News

Actions

After school program owners give defense for abruptly shutting down

County willing to help after school program owners
Posted: 5:47 PM, Aug 04, 2017
Updated: 2017-08-04 21:47:22Z

The owners of a popular after school program wrapped up their last day of business on Friday after they say a new state rule forced to shut them down.

The new rule requires after school programs that offer instructional or tutorial services like tutoring or sports classes to get a child care license if they plan to provide meals, provide service beyond the instructional and tutorial materials, advertise as child care and or last longer than two hours. 

Duane and Lauren Spires own Extreme Youth Sports and say they asked the county for help in seeing if they needed to get the license.

“They said you can become a child care facility or you guys can basically cease and decease you can close your programs,” said Duane Spires.
They also say employee there who did a courtesy inspection at their facilities said one of them did not meet proper requirements.

They say he told them they didn’t have enough outdoor space and would need to either find a new space or cut their attendance to 60, which they can’t afford to do.

“It’s sad and it’s unfair,” said Lauren Spires.

They say they found out about the situation in July and immediately contacted an attorney once they were told they didn’t meet requirements to see if they had any other options.

They announced their decision to close to parents the next day.

“We’re going to challenge these regulations because they’re just not fair,” said Spires.

Angela Chowning, the manager at the Hillsborough County Child Care Licensing Office tells a different story.

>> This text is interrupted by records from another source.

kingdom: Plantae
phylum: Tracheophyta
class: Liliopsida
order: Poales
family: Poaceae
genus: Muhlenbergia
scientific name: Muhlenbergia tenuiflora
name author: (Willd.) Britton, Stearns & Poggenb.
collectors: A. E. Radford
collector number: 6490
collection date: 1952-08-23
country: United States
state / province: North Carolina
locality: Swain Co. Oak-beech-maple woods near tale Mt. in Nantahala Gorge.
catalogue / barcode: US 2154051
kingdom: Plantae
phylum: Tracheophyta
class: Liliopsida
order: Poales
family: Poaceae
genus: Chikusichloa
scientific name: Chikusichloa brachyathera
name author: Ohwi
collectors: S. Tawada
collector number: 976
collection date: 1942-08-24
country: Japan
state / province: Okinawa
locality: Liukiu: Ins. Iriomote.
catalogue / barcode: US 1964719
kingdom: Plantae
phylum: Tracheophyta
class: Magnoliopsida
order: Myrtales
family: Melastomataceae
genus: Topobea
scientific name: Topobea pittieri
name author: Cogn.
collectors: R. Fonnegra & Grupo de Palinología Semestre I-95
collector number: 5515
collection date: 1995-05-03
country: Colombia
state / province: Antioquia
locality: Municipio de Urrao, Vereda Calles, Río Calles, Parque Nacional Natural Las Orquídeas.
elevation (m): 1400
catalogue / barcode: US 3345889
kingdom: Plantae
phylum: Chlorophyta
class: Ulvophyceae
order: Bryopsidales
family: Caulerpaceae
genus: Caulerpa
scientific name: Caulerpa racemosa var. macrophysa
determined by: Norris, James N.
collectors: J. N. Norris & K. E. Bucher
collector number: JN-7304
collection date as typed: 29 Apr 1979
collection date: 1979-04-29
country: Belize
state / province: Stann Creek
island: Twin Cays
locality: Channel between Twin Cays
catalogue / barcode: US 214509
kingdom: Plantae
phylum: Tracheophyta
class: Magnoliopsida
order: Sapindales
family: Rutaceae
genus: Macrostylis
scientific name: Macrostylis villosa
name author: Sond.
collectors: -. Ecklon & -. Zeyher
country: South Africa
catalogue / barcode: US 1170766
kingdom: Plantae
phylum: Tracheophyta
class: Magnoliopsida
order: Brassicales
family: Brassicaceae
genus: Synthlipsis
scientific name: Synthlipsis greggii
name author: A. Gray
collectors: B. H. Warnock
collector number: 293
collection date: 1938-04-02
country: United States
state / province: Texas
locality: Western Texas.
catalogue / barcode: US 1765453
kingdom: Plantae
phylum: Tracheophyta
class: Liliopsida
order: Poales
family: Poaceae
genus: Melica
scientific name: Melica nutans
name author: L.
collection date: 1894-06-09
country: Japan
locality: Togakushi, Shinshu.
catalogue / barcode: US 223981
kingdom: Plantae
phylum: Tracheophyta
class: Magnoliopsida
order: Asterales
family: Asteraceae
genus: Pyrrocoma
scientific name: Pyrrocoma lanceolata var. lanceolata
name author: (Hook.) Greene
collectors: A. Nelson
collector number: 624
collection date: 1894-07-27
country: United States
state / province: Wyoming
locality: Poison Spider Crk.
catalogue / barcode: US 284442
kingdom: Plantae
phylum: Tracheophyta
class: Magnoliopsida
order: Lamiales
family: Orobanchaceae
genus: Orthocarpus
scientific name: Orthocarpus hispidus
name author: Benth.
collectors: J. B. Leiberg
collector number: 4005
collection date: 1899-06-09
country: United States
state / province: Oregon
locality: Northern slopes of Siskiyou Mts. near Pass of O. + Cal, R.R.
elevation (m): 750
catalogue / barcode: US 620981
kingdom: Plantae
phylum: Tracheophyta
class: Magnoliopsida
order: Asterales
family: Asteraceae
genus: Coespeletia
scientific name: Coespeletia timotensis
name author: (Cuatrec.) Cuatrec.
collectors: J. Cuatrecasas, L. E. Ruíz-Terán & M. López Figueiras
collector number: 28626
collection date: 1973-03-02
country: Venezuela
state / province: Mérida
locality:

She says no one on her staff told the Spires they didn’t qualify and that they haven’t yet determined whether the couple could qualify for a different type of license, but that they chose to close before they even finished the process.

“I was surprised to see that they came to that determination so quickly,” she said.

She says she’s open to hearing them out.

“We would invite them, we would love for them to contact us again,” she said,” let's take a look and see if there are some other options.”

The Spires plan to find other options themselves and join with the handful of other business owners who say they’re in a similar situation.

They hope to reopen as soon as they can, offering parents a full refund in the meantime and continuing to give karate lessons while they wait.